* **Study text**:
=== Begin Enclosure ===

I never understood why a rolling resistance test using a rolling drum, as is shown on many lab tests, should accurately represent a bike tire on pavement. This situation reminds me of the political poll conducted somewhere in a southwest border state. Pollsters rang up people but if they answered the phone in Spanish, they hung up. Naturally, the poll was way inaccurate because it did not represent the true population. Reminds me of the BREXIT polls.

An advantage is an advantage. If your FTP and VO2max are both astronomically high, you'll still be faster on equipment that's faster under controlled conditions. Were this not the case, Road bikes and TT bikes would look the same.

=== End Enclosure ===

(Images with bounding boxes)
=== Begin Enclosure ===

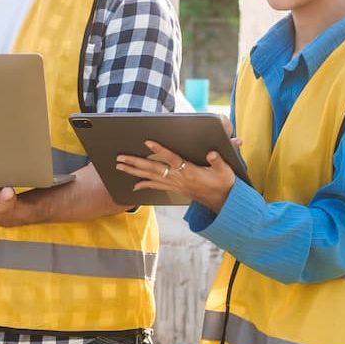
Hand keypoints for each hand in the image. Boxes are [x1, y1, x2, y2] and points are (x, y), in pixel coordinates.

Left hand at [117, 141, 236, 210]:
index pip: (171, 158)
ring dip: (134, 171)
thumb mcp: (225, 171)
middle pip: (153, 169)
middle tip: (120, 157)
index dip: (160, 150)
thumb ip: (218, 161)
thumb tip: (212, 152)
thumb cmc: (223, 183)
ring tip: (119, 166)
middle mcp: (178, 178)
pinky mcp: (174, 188)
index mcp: (189, 171)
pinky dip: (144, 185)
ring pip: (150, 177)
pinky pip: (156, 186)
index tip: (148, 142)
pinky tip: (134, 185)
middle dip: (135, 163)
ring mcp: (174, 184)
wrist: (222, 201)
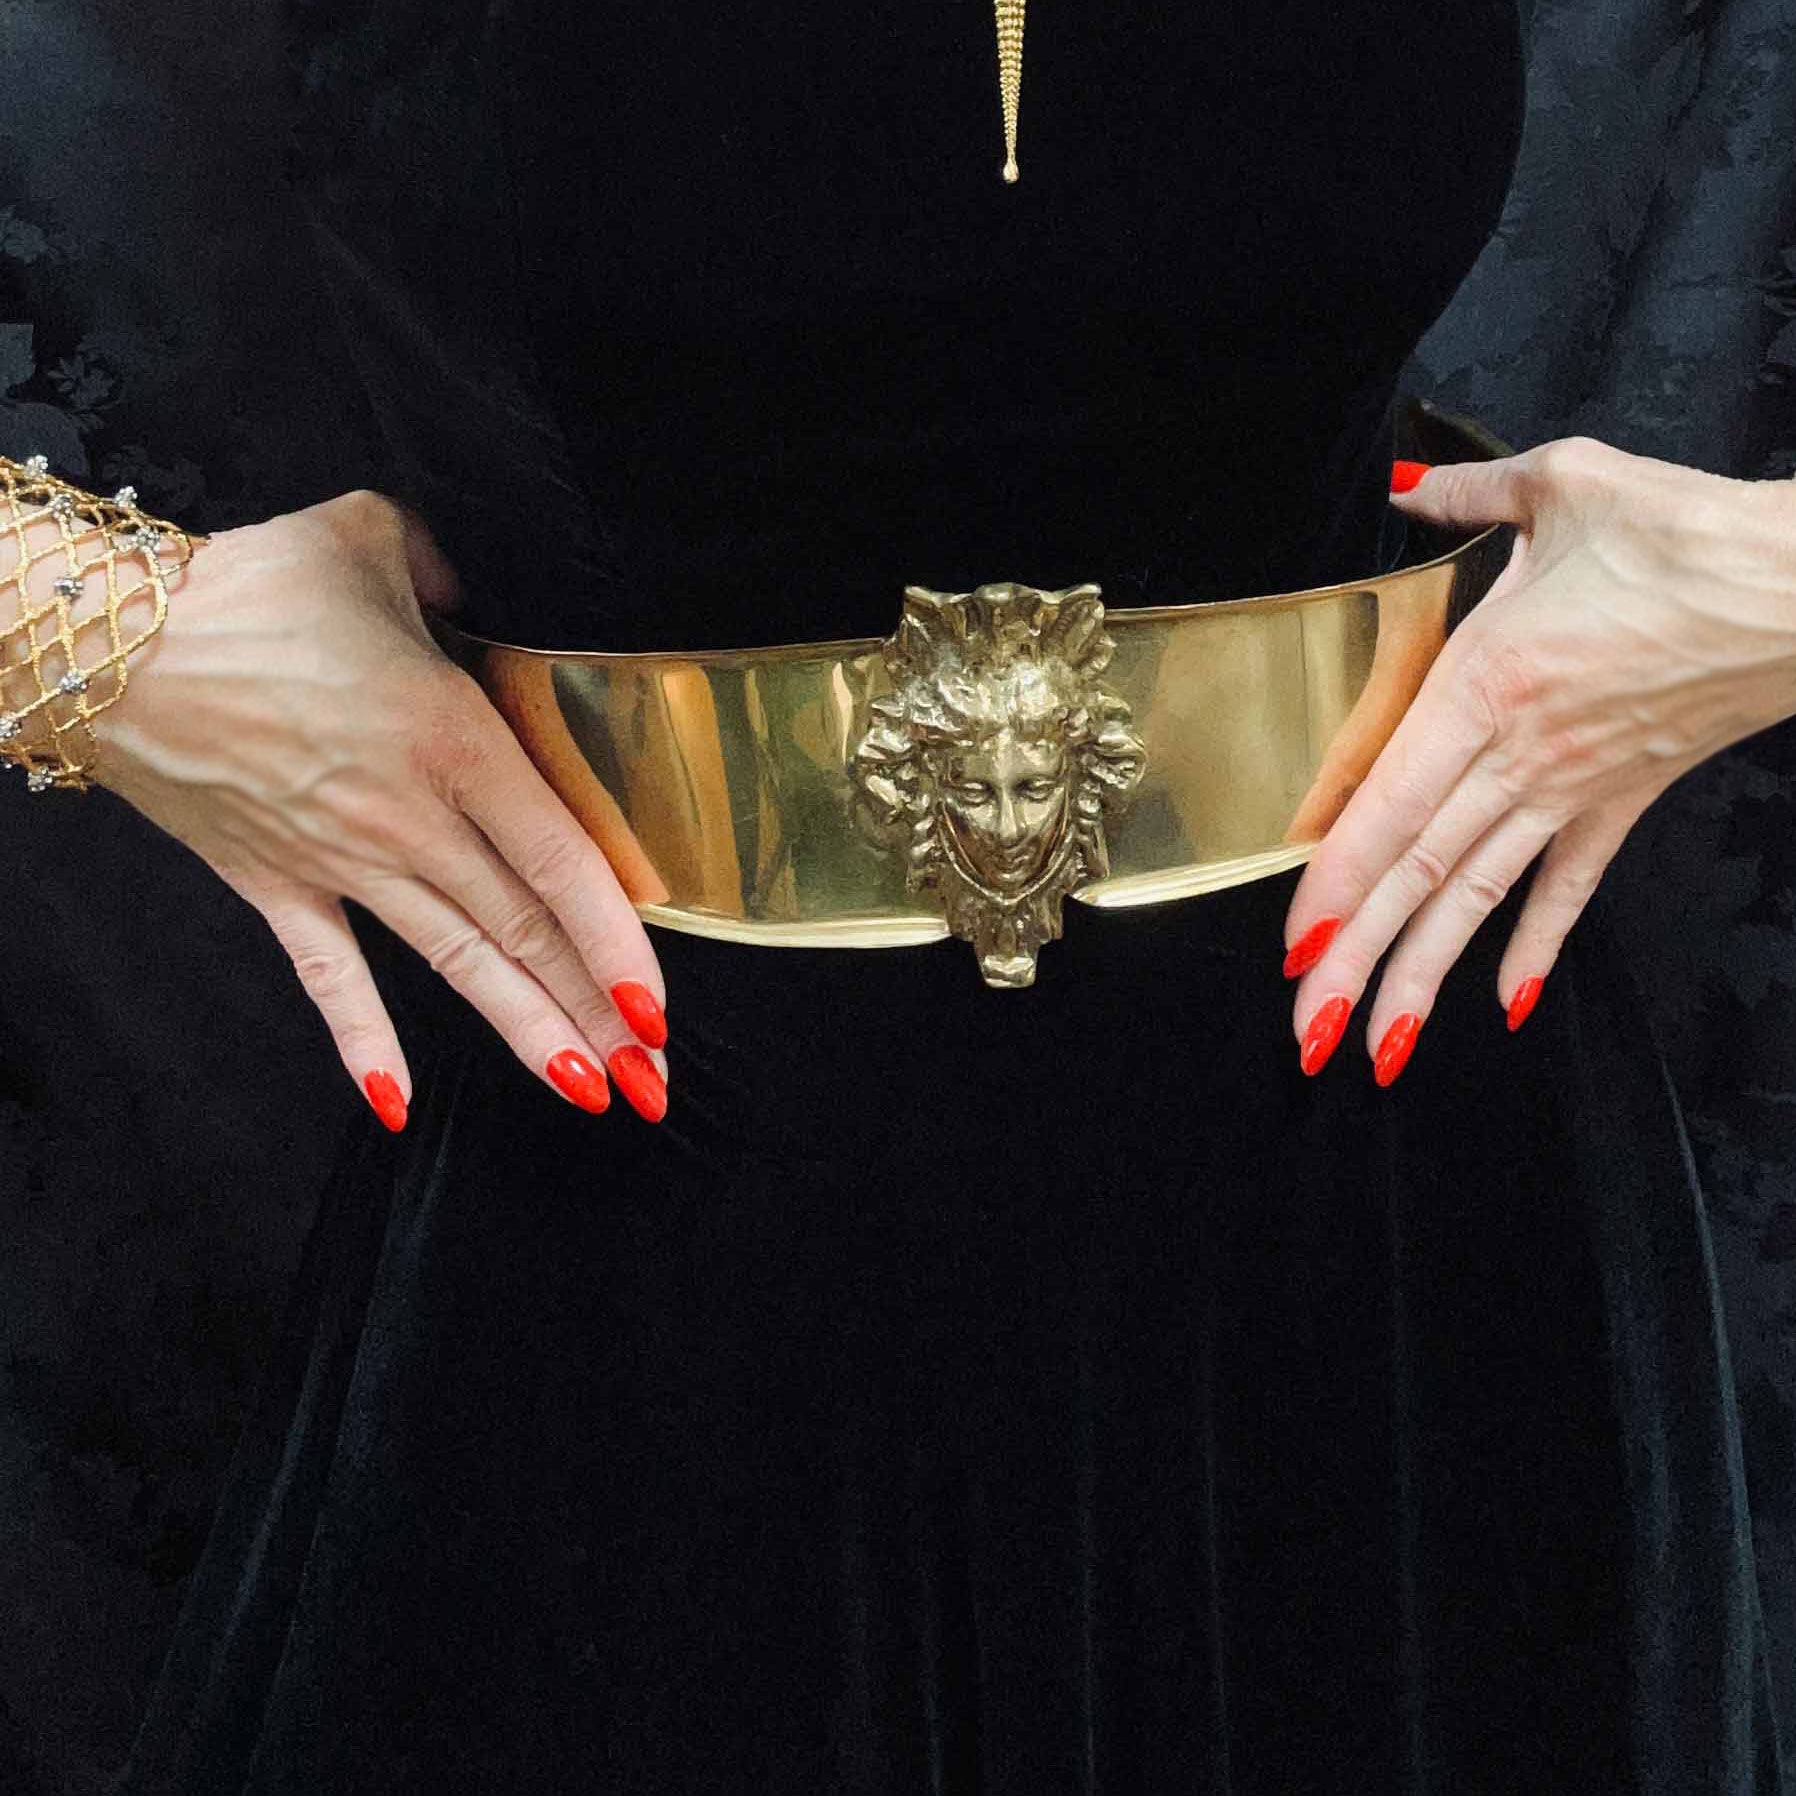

=== End Enclosure ===

* **Work to complete**:
**A)** Check each statement against the rolling resistance thread and answer yes or no, quoting the words of the thread that settle it: (i) The first post expects a drum test to accurately represent a bike tire on pavement. (ii) In the poll described, pollsters hung up on people who answered the phone in Spanish. (iii) The second post claims that a very high FTP and VO2max cancel out the advantage of faster equipment.
**B)** Carry on the rolling resistance thread, starting after its final sentence.

* **Outputs in order**:
**A)**
(i) No: "I never understood why a rolling resistance test using a rolling drum, as is shown on many lab tests, should accurately represent a bike tire on pavement."
(ii) Yes: "Pollsters rang up people but if they answered the phone in Spanish, they hung up."
(iii) No: "If your FTP and VO2max are both astronomically high, you'll still be faster on equipment that's faster under controlled conditions."

**B)**
I used to love reading Frank Berto and sort of enjoy seeing references back to what he wrote BUT, it seems odd to me that Jan and others always refer back to Berto as the source for this 15% guideline. Where did Berto get it from? If from his own testing, has anyone tried replicating those tests? Beyond that, how useful is this rule of thumb to the average cyclist anyway? How in the world am I going to measure that? If one tries to chart it, isn’t one going to need to do measurements for every single weight on every single model tire with every single inner tube (or lack thereof) combination on every single rim to get anything very meaningful? All this before one even thinks about the accuracy of the average pump gauge or how much pressure one loses removing the pump from the valve. With a floor pump, I pump to about 5 psi over what I think I like best and ride until it seems like things are a bit soft, which might be 10-20 psi or more below what I think I like best but, I really don’t know because I don’t know how much pressure I lose connecting the pump or how much pressure goes into back feeding the pump. With the hand pump, I use a thumb test combined with how energetic I’m feeling. Given all this precision, I think I prefer a 14% drop.

Frank Berto said "It was based on discussions with the bicycle tire experts at Michelin, National, IRC, and Continental. They agreed that "Tire Drop" is the key criteria in matching tire size and inflation pressure to rider weight."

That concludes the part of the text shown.